Putusan MK Larang Wamen Jadi Komisaris Tak Digubris Prabowo

RUANGBICARA.co.id, Jakarta – Atmosfer demokrasi yang menjunjung tinggi supremasi hukum dan prinsip meritokrasi, nyatanya kembali disuguhi ironi. Bagaimana tidak, putusan Mahkamah Konstitusi (MK) yang menegaskan larangan rangkap jabatan bagi wakil menteri ternyata tak digubris pemerintahan Presiden Prabowo Subianto.

Padahal, persoalan rangkap jabatan sudah lama menjadi sorotan lantaran berpotensi menimbulkan conflict of interest (konflik kepentingan), bahkan merusak semangat profesionalisme yang diidam-idamkan selama ini.

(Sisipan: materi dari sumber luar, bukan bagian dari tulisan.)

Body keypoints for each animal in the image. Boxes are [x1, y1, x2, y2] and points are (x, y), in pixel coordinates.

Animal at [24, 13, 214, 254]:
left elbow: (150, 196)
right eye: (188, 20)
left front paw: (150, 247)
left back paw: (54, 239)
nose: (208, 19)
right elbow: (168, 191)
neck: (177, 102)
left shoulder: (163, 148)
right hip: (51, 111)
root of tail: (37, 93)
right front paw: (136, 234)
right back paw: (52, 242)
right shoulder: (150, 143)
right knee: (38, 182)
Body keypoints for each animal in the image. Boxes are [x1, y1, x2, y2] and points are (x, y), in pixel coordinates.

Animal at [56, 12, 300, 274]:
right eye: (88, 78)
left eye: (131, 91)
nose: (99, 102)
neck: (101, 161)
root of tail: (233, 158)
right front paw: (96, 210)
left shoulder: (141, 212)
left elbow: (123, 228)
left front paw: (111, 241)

BACA JUGA: Cak Imin Sindir 30 Wakil Menteri Prabowo yang Rangkap Komisaris BUMN

Dalam putusannya, MK mengeluarkan Putusan Nomor 80/PUU-XVII/2019, yang kemudian dikuatkan kembali dalam Putusan 21/PUU-XXIII/2025, dengan bunyi tegas: “Seluruh larangan rangkap jabatan yang berlaku bagi menteri sebagaimana diatur dalam Pasal 23 UU 39/2008 berlaku pula bagi wakil menteri.

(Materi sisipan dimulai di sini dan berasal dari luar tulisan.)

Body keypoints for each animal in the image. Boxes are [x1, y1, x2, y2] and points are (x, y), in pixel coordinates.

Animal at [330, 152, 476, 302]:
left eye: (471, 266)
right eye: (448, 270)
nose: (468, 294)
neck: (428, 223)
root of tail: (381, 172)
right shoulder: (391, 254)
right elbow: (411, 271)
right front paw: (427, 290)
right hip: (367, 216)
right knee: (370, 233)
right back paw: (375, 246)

Seharusnya, putusan tersebut menjadi dasar hukum kuat yang melarang wamen duduk di kursi komisaris perusahaan milik negara (BUMN). Alih-alih melarang, MK ternyata tak bisa mempertimbangkan permohonan karena pemohonnya, Juhaidy Rizaldy Roringkon, telah wafat. Alhasil, aspek kerugian konstitusional dianggap gugur secara hukum. “Karena pemohon telah meninggal dunia, maka seluruh syarat anggapan kerugian konstitusional tidak terpenuhi,” ujar Hakim Konstitusi Saldi Isra dalam sidang, Kamis (17/7/2025).

Putusan Harusnya Mengikat

Sebabnya. lebih dari 30 wakil menteri tercatat tetap bertengger sebagai komisaris BUMN. Tapi, salah satu pakar beranggapan bahwa putusan sebelumnya tetap sah dan mengikat. Terlebih, putusan MK sangat jelas dan tidak membuka ruang untuk multitafsir.

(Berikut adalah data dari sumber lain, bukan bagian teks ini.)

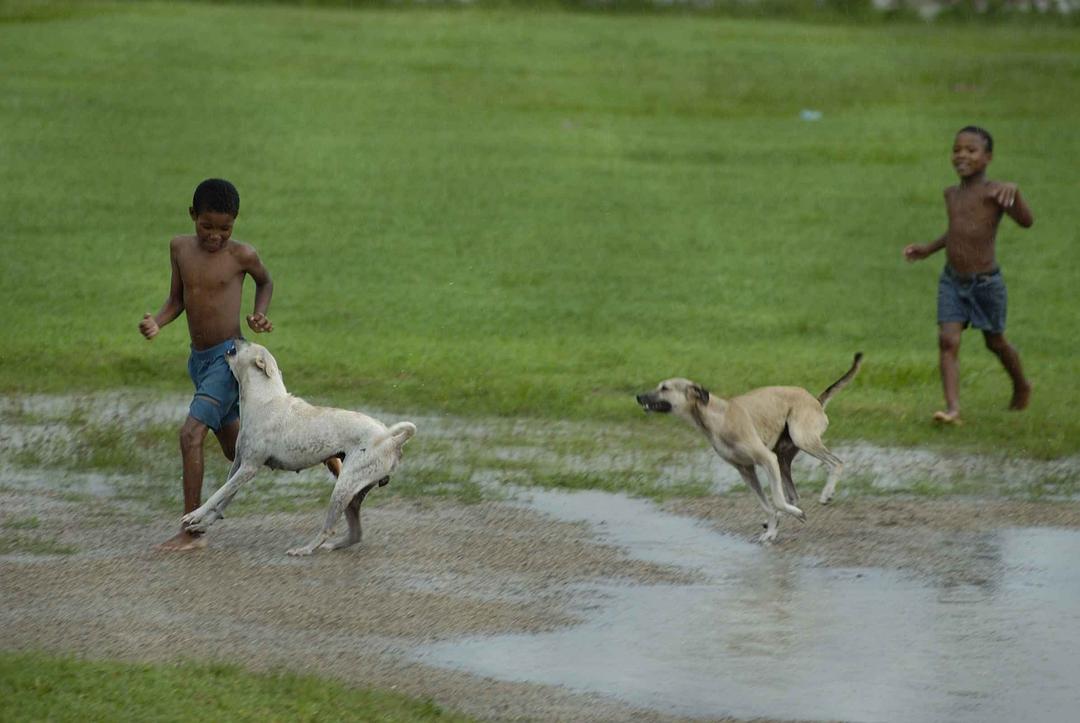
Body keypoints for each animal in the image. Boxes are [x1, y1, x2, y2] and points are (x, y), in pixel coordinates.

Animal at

“Pada dasarnya, putusan nomor 80 itu sudah tegas bahwa sebagaimana menteri, maka wamen tidak boleh rangkap jabatan. Jadi tidak ada perdebatan,” tegas pakar hukum tata negara Universitas Andalas, Feri Amsari.

Feri juga menanggapi alasan pemerintah yang menyatakan bahwa larangan tak tercantum dalam amar putusan. Menurutnya, itu adalah bentuk ketidakpahaman atas hukum acara. “Istana juga harus belajar apa itu putusan peradilan. Putusan itu satu kesatuan utuh, tidak bisa dipisahkan antara amar dan pertimbangan,” tegasnya.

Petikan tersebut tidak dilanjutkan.